The second industry he could no longer afford was the manufacture of apathy—though you’d think that apathy would come naturally in a state of malaise. Instead, little islands of shy desire began to emerge like bumps of sun-warmed dry land in a cold receding sea. Once he was holding down food, I asked what he’d like to eat, and he confessed that he liked my clam chowder, going so far as to assert that he preferred the milk-based to the tomato. He even requested a toasted slice of katah, whereas he had previously gone out of his way to disdain anything Armenian. He confessed to a fancy for one of Celia’s ragged stuffed animals (the gorilla), which she donated solemnly to his pillow as if her humble primate had been selected for a rare honor—as indeed it had been. When I asked him what I should read to him on the long afternoons—I had taken time off from AWAP, of course—he was a bit at a loss, but I think that was only because when either of us had read stories before, he had refused to listen. So just on a hunch—it seemed an appealing tale for a boy—I picked Robin Hood and His Merry Men.
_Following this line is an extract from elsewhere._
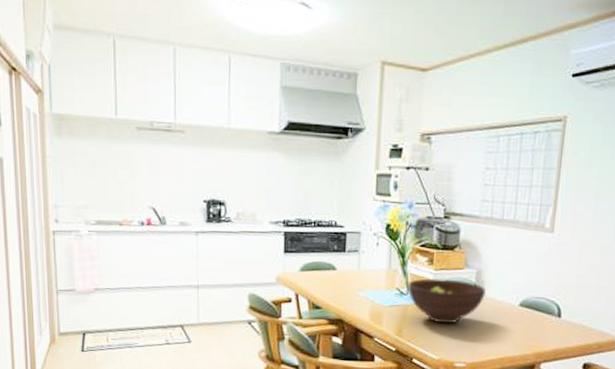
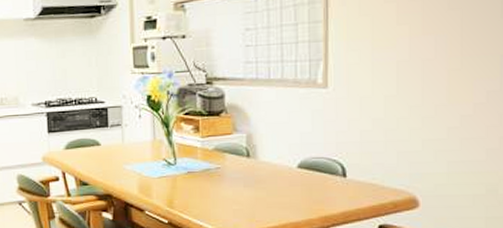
fruit bowl: present [407,278,485,324] -> none [175,145,258,192]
He loved it. He implored me to read Robin Hood over and over, until he must have committed whole passages to heart. To this day I will never know whether this particular tale took so because I read it at some perfect chemical point—where he was strong enough to pay attention but still too weak to generate a force field of indifference—or whether there was something about the nature of this one story that captured his imagination. Like many children foisted into the headlong march of civilization when it was already well down the road, he may have found comfort in the trappings of a world whose workings he could understand; horse-drawn carts and bows and arrows are pleasantly fathomable to the ten-year-old. Perhaps he liked stealing from the rich and giving to the poor because he had an instinctive appreciation for the anti-hero. (Or, as you quipped at the time, maybe he was just a budding tax-and-spend Democrat.)

If I will never forget those two weeks, as indelible was the morning that he felt well enough to get out of bed, informing me that he would dress himself and would I please leave the room. I obliged, trying to hide my disappointment, and when I returned later to ask what he’d like for lunch, maybe clam chowder again, he jerked his head in annoyance. “Whatever,” he said, his generation’s watchword. A grilled cheese sandwich?—“I don’t give a rat’s ass,” he said—a phrase that, whatever they say about kids growing up fast these days, still took me aback from a child of ten. I withdrew, though not before noticing that the set of his mouth was once more askew. I told myself I should be pleased; he was better. Better? Well, not to me.

Yet his fever had never burned quite high enough to sear the seeds of a tiny, nascent interest to ash. I caught him the following week, reading Robin Hood to himself. Later, I helped you two buy his first bow-and-arrow set at the sporting goods store at the mall and construct the archery range at the crest of our sloping backyard, praying all the while that this little bloom of rapture in our firstborn would endure the length of the project. I was all for it.

Eva

FEBRUARY 24, 2001

Dear Franklin,

When I saw Kevin today his left cheek was bruised, his lower lip swollen; his knuckles were scabbed. I asked if he was all right and he said he cut himself shaving. Maybe the lamest remarks pass for drollery when you’re locked up. It gave him palpable pleasure to deny me access to his travails inside, and who am I to interfere with his few enjoyments; I didn’t press the matter. Afterward, I might have complained to the prison authorities about their failure to protect our son, but considering what Kevin has himself inflicted on his peers, objection to a few scrapes in return seemed worse than petulant.